# WW2 German Iron cross



## Sir.Bottles (Jun 10, 2010)

Marked 44[]
 any comment?


----------



## Poison_Us (Jun 10, 2010)

Looks like it came right out of the bag...
 WWII Nazi everything is highly collectible (in the US.  In Germany, it's all serplus stuff like our old GI stuff is to us), so they are highly reproduced as well.  I'm no expert, but I do know a few things about a few things.  But looking at it, it looks brand new.  No wear, creases, fading.  Looks like it was made yesterday.  Any makers marks on the back?  If anything is in English, it's a repo.

 And does that say 1959?  That's post war (obviously)  I don't know if they used these designs after the fall of the party, but there were 2 distinct designs in militaria between the east and west after the split.  Some were just updated from the war era designs.


----------



## Poison_Us (Jun 10, 2010)

I will have to do some digging, but I though they were forbidden to use the swastika after war's end.  Having it on a piece of a '59 date just seems very odd.


----------



## Poison_Us (Jun 10, 2010)

a few things I have found.

 Here is a pic of the Iron Cross 2nd Class (c/o Wikipedia)






 Here is a short history

http://www.worldwar2aces.com/iron-cross.htm

 Sense yours had 1959 and not 1939, I would say it's a repo.  All Nazi symbolism was banned after the war in many countries.


----------



## privvydigger (Jun 10, 2010)

lots of repros in the 50s i'm told


----------



## bottle_head9 (Jun 10, 2010)

Stephen, His medal is identical to yours.His says 1939 also.


----------



## Poison_Us (Jun 10, 2010)

Hmmm...with the way the shadows are looked lik '59 to me, which looked real odd.  Would have been a very poor repo with that kind of mistake.

 In that case....more research would have to be made on any stampings on the back.
 Look closely to the one I posted (if this is indeed an original...cant tell what is correct on Wiki these days) How it's molded and colored and all that.


----------



## Poison_Us (Jun 10, 2010)

From a site that sold one had an image of the back.  1813 is on the back.  Another site, selling a repo, says the date was 1839 stamp on back for the  year Fredrick the Great created the medal.  I dont know if that is a typo on their part or what.

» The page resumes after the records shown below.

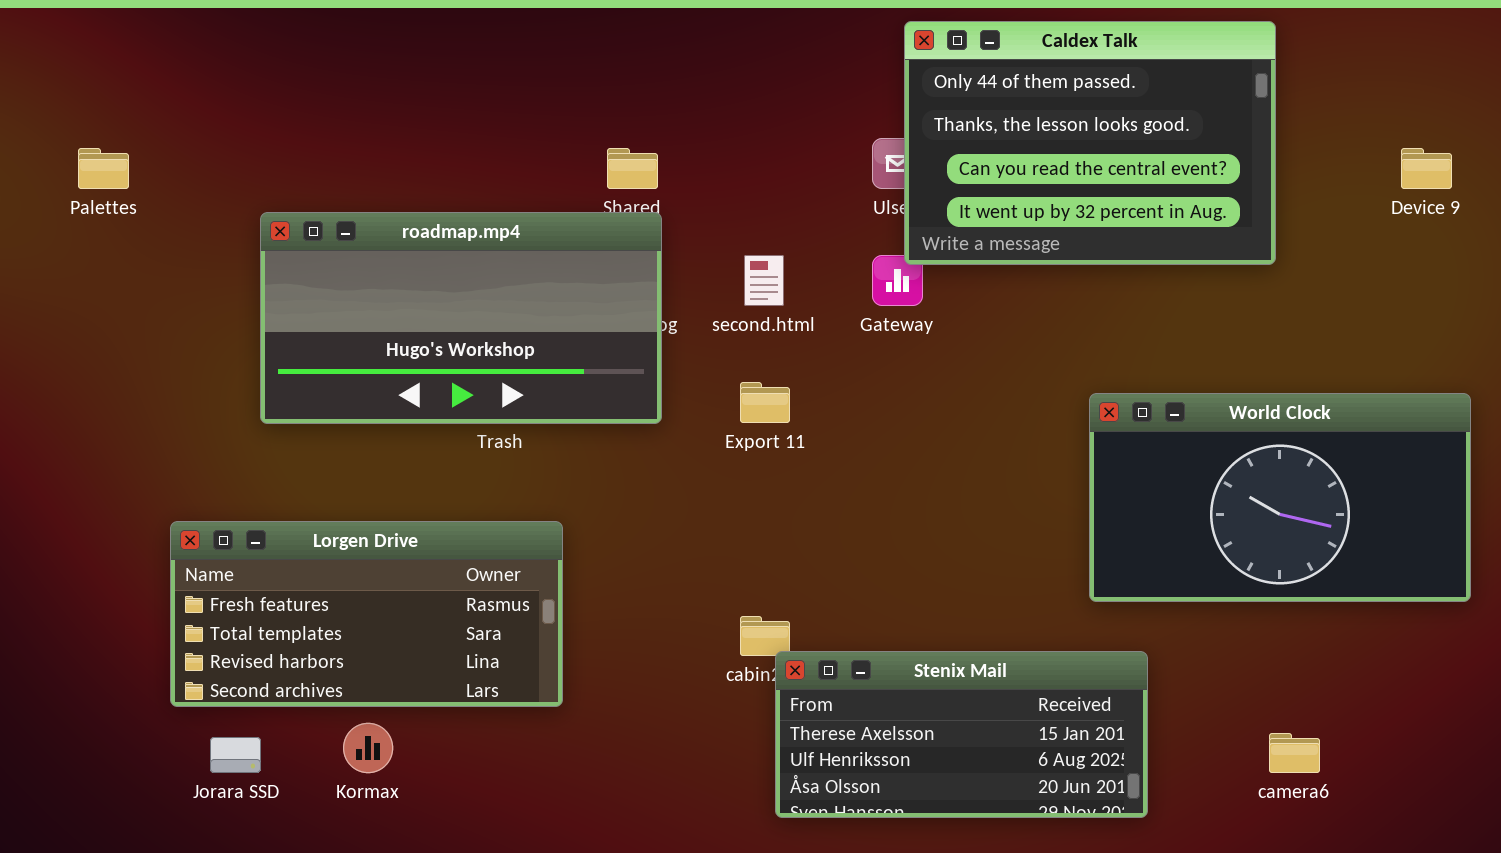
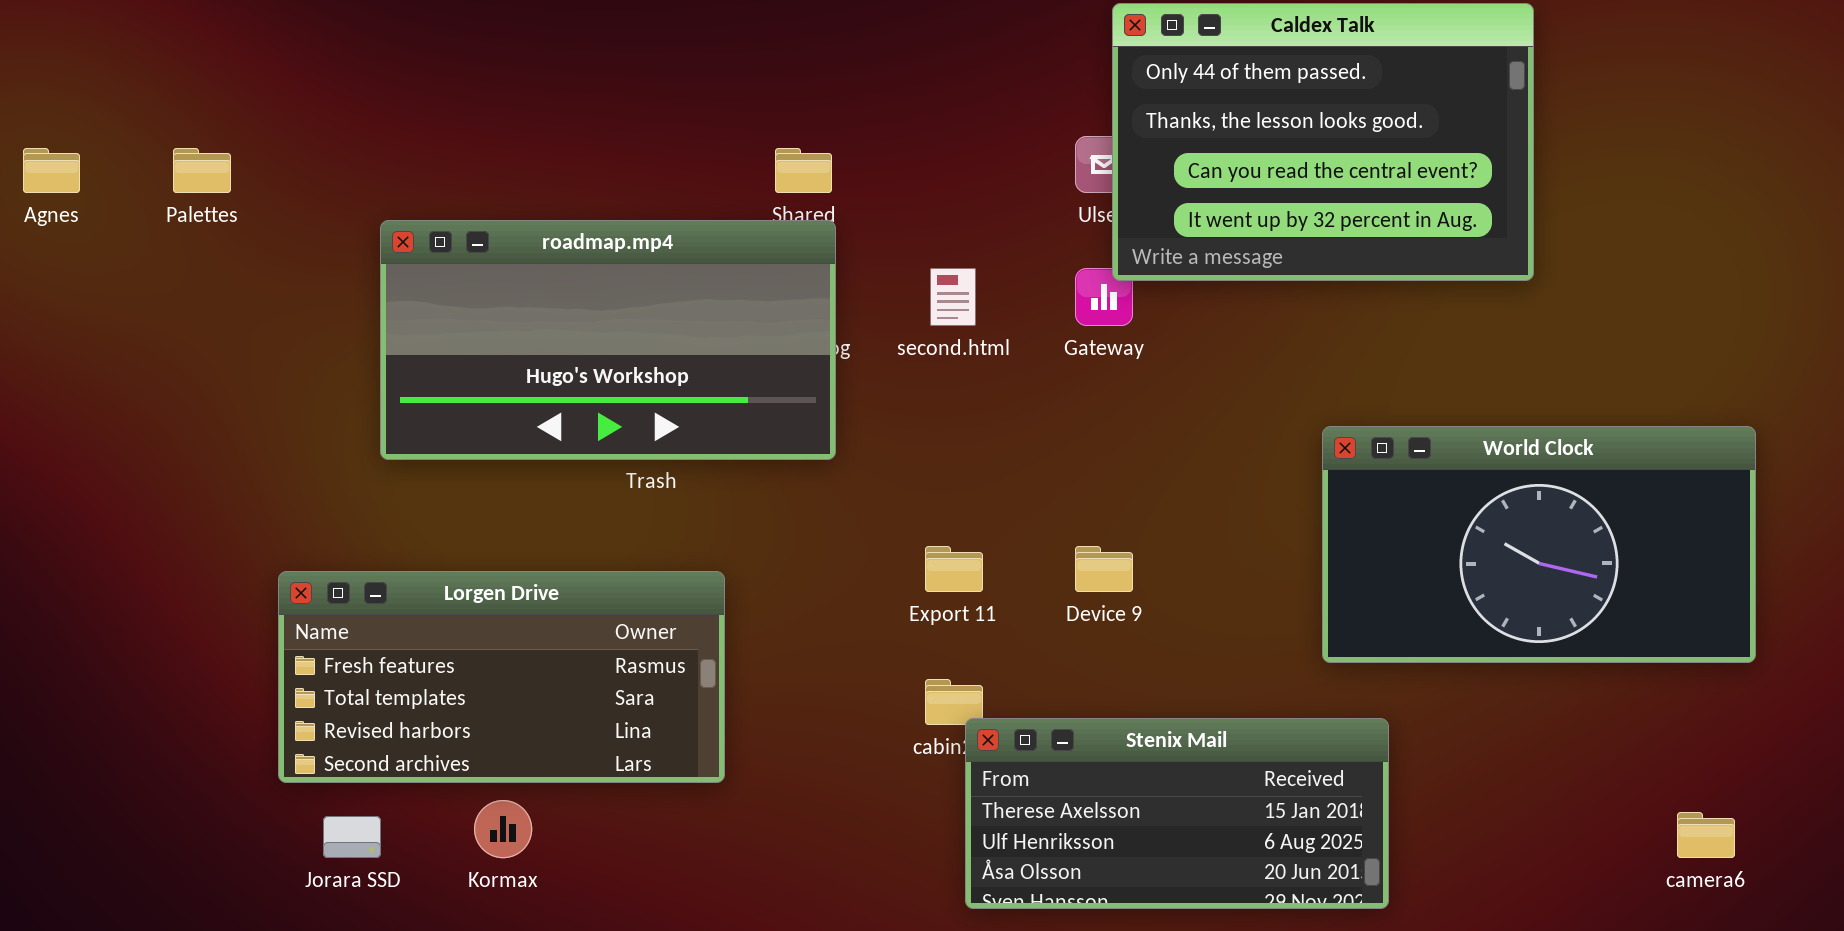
Device 9: [1401,148,1452,189] -> [1075,546,1133,592], moved
Export 11: [740,382,790,423] -> [925,546,983,592], moved
camera6: [1269,733,1320,773] -> [1677,812,1735,858], moved

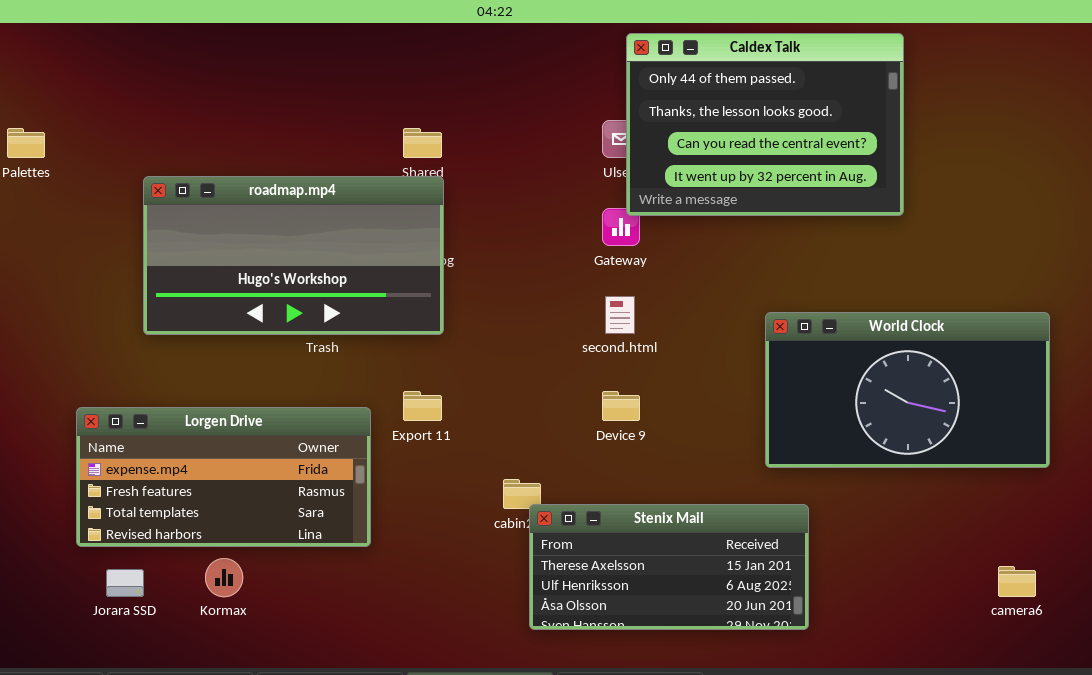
second.html: [930,268,976,326] -> [605,296,635,334], moved
Export 11: [925,546,983,592] -> [403,391,442,421], moved
Lorgen Drive: [278,571,725,783] -> [76,407,371,547], scrolled up 1 row

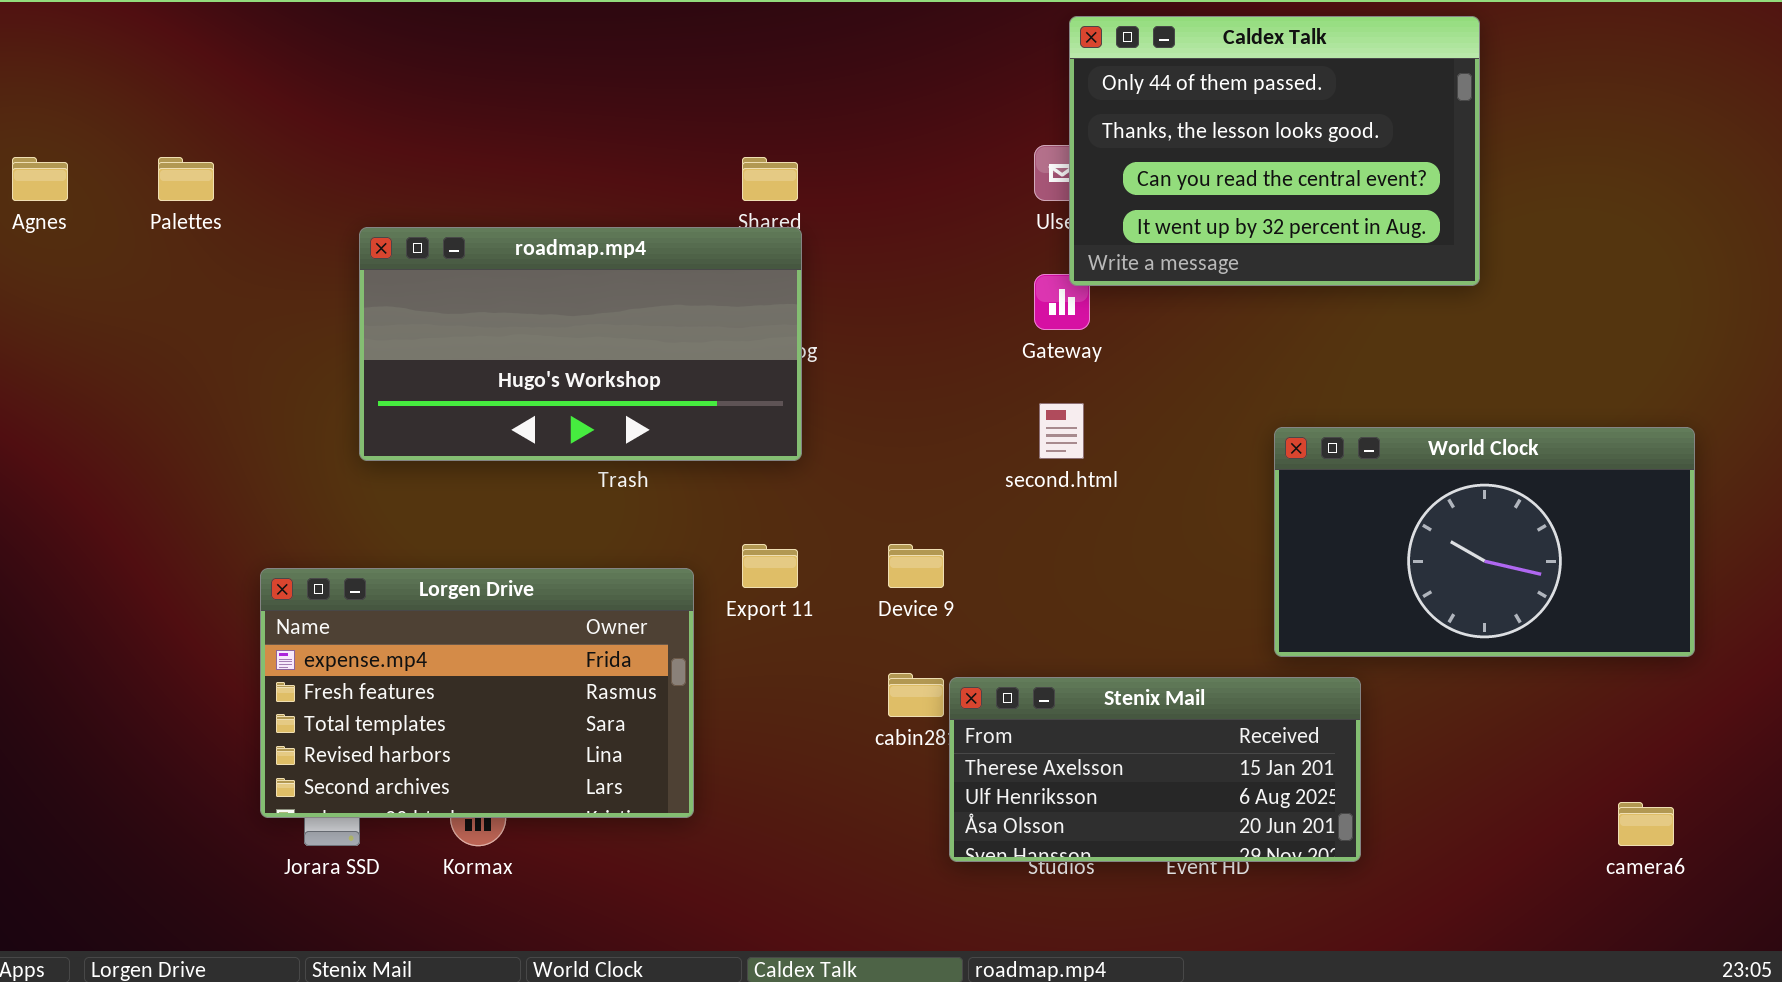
Device 9: [602,391,640,421] -> [888,544,944,588], moved
Lorgen Drive: [76,407,371,547] -> [260,568,694,818], resized
Stenix Mail: [529,504,809,630] -> [949,677,1361,862], moved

But this image is the only one I can find of a real one from the back.


----------



## Poison_Us (Jun 10, 2010)

I don't know if this is a fool proof way to test this...while reading how these were made in the day, they did have a core of iron.  So a magnet would attract it.  In fact the original design in 1813 was silver over iron, but they had a hard time getting them to solder together.  So materials were changed, but the iron is still the core material (from what I gather)


----------



## bostaurus (Jun 10, 2010)

Yeah, the collectors always carry a small magnet with them.  A friend that collects German stuff told us some of the ways to tell the real ones but I don't really remember.  he says there are a lot of repros out there.
 The Iron Cross was no longer used after the war.  Recently it has been reinstated.  Since the ban the German Army had no medal for valor.  There was a good deal of debate on whether or not to bring back the Iron Cross or make something new.  It was decided to bring the Iron Cross back as it had a long history before the Nazis.

 My son tell me that looking from the side you should be able to see layers of metal.  The early WWII were high quality and shaped like WWI Iron Crosses.  As the war progressed they became cheaper and less refined.  he is looking for his WWI Iron Cross so I can post a picture of it for comparision.


----------



## bostaurus (Jun 10, 2010)

Here you go.  this is WWI.  I don't know that it will be really of much help.
 The ribbon with yours does look new but it is pretty common for the ribbons to be replaced.  You can see that my son's ribbons are intact but ratty.


----------



## bostaurus (Jun 10, 2010)

Here is the backside.


----------



## Poison_Us (Jun 10, 2010)

Here is a site full of pictures of past designs and some info

 http://www.diggerhistory.info/pages-medals/iron_cross.htm

 A very nicely written history from the beginning (learning a lot on this little quest)

 http://www.wehrmacht-awards.com/iron_cross/history/history.htm


----------



## Sir.Bottles (Jul 20, 2010)

Here is some better picture.


----------



## Sir.Bottles (Jul 20, 2010)

Here is another


----------



## Sir.Bottles (Jul 20, 2010)

& here's come the mark


----------



## Poison_Us (Jul 20, 2010)

If it passes the magnet test, then I would call it genuine...
 I dont remember what the mark is, if its mentioned in any of the articles I have linked to this thread...could be the year produced.


----------



## woodswalker (Jul 22, 2010)

Very cool historical find if it is indeed genuine......


----------



## Poison_Us (Jul 22, 2010)

Being 1/2 German, I have some odd attraction to WW2 Nazi stuff.  It's weird.  Nothing to do with what they stood for, just an attraction to everything they wore and issued.  Daggers and uniform stuff..  Must confess, the black uniforms of the SS were very sharp.  Hot, but sharp.  Only things I have is a repo patch of the Luftwaffe and an M42 helmet, which I restored.  There is another line of collectibles where I almost got into, but could not afford as the real stuff goes for good money as well.


----------



## BttleDiggerDrew (Aug 9, 2010)

I am a Militaria guy, If I can I will shed some insight on these Iron cross ribbons/medal..If it is numbered it is real you should get it appraised, because if it is numbered, it was given to a specific person and documented. The value can range from $400-$24k, depending on the overall quality, issuer, issuee, etc. all I can say is get it appraised..


----------